The higher penalties, in effect since June 1, are calculated using a base fine of $368 combined with escalating ICBC driver penalty point premiums, which start at $175 for the first offence and climb for any additional offence within a 12-month period, B.C.’s Ministry of Public Safety and Solicitor General said in May. The base fine of $368 for each offence is up from $167 and adds four penalty points to a person’s driving record (from three previously).
“The law applies whenever you’re in control of your vehicle – even when stopped at a light or in bumper-to-bumper traffic,” the ICBC release pointed out. “Studies show that drivers who are talking on a cellphone lose about 50% of what is going on around them, visually.”
Police are ramping up their enforcement of distracted driving across B.C. and “Cell Watch” volunteers will also be roadside, reminding drivers to leave their phones alone. As well, ICBC road safety coordinators will be attending community events inviting the public to try a driving simulator to see firsthand how using a cellphone impacts one’s ability to drive safely.
The campaign features television and radio advertising as well as digital advertising.

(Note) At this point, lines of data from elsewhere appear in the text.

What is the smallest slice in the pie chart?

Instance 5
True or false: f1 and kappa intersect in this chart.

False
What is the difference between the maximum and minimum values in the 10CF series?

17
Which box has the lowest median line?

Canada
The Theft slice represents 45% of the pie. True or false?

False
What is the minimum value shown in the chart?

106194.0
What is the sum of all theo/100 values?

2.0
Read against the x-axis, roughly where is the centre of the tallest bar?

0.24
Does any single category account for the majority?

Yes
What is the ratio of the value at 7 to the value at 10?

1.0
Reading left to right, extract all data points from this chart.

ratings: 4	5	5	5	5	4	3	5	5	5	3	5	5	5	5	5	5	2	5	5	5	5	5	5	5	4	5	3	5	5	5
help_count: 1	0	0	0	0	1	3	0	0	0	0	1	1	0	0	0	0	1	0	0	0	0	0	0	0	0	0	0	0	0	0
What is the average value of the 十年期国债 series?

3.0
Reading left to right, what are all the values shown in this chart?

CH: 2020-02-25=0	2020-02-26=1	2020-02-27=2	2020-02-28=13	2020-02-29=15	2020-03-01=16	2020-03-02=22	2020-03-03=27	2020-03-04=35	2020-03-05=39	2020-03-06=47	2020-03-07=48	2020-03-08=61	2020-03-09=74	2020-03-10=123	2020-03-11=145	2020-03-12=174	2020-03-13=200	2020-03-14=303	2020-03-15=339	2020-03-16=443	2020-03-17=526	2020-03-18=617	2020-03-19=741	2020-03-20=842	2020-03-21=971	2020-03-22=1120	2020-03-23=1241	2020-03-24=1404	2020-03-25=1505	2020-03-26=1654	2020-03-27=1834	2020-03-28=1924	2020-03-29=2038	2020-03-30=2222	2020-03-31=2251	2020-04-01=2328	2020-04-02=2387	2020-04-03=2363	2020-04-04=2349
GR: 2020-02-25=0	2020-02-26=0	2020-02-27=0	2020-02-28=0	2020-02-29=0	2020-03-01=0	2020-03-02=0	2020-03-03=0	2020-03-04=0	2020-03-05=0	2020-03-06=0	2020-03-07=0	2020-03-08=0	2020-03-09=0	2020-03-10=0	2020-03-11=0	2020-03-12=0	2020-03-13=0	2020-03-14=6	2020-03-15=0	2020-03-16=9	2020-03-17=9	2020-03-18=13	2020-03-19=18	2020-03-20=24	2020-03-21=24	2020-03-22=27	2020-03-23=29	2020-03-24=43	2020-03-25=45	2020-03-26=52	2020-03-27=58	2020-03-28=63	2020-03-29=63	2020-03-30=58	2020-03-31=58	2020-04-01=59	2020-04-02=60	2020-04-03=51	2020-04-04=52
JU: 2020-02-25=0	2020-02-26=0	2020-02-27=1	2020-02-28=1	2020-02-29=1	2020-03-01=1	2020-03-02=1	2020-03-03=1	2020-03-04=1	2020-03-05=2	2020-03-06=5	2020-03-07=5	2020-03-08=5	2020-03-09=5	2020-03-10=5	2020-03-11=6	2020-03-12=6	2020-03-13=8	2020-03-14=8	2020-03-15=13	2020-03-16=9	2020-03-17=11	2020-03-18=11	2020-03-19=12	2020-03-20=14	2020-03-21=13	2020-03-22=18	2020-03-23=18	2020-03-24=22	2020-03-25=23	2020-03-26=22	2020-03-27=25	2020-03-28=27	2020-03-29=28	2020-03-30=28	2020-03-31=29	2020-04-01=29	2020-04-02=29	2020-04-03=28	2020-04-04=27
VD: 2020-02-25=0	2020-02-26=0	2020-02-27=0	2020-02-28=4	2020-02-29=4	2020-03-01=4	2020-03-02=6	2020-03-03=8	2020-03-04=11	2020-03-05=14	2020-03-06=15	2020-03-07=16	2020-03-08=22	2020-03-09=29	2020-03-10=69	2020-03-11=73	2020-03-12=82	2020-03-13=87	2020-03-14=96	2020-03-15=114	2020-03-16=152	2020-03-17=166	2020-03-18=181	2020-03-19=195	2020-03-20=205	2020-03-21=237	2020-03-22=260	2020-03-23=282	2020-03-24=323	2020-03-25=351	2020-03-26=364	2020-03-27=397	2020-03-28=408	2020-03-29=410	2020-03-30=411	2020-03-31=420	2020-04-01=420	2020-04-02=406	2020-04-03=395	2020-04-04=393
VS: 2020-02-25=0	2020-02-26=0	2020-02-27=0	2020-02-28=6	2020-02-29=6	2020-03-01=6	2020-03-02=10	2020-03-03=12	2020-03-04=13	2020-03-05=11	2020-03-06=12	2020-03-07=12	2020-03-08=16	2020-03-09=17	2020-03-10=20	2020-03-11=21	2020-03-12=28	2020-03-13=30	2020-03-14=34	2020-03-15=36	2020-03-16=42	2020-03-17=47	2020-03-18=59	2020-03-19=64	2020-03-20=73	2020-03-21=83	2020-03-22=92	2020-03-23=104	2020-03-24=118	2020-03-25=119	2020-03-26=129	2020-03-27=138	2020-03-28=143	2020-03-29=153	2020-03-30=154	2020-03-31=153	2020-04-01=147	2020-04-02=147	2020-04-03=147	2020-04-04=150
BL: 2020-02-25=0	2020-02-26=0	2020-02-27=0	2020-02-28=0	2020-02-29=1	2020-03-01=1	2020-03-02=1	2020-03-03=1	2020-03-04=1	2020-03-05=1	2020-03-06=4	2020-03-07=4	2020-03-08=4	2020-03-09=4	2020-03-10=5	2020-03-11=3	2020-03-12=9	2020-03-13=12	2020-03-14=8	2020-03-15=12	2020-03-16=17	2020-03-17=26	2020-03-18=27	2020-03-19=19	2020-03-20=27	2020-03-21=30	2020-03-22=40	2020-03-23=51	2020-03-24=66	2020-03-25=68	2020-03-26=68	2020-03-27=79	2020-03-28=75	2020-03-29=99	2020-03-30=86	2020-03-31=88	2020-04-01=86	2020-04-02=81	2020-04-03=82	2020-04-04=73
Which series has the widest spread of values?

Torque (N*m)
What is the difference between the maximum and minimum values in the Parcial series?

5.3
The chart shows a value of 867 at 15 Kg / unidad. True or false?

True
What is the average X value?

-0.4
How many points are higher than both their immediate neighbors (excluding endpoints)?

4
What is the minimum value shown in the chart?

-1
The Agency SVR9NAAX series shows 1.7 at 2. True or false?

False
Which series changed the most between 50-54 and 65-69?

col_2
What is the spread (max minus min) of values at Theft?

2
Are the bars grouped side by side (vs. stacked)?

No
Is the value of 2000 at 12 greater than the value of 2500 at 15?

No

On average, 27 people are killed in distracted driving-related crashes in B.C.’s Lower Mainland every year, the ICBC reported, using police data from 2010 to 2014. Distraction is defined as “where one or more of the vehicles involved had contributing factors including use of communication/video equipment, driver [inattention] and driver internal/external distraction.” On average every year, 10 people are killed in distracted-driving related crashes on Vancouver Island, 31 in the Southern Interior and 15 in the North Central region.
“Insurance rates in B.C. are under incredible pressure from a number of external factors, primarily caused by an increasing number of crashes occurring on our roads – 300,000 crashes, or more than 800 every single day, in 2015 alone,” said Steve Crombie, ICBC’s vice president responsible for road safety, in the release. “Many of these crashes are caused by high-risk driving behaviours, including distracted driving.”
Chief Constable Neil Dubord, chair of the B.C. Association of Chiefs of Police’s Traffic Safety Committee added that “B.C. drivers know it’s against the law, but far too many still make excuses for their behaviour and put themselves and others at risk by using their phone while driving. That’s why we’re cracking down on those who cannot police themselves. Even when you’re waiting at an intersection or stuck in traffic, the law is clear – you aren’t permitted to use your phone.”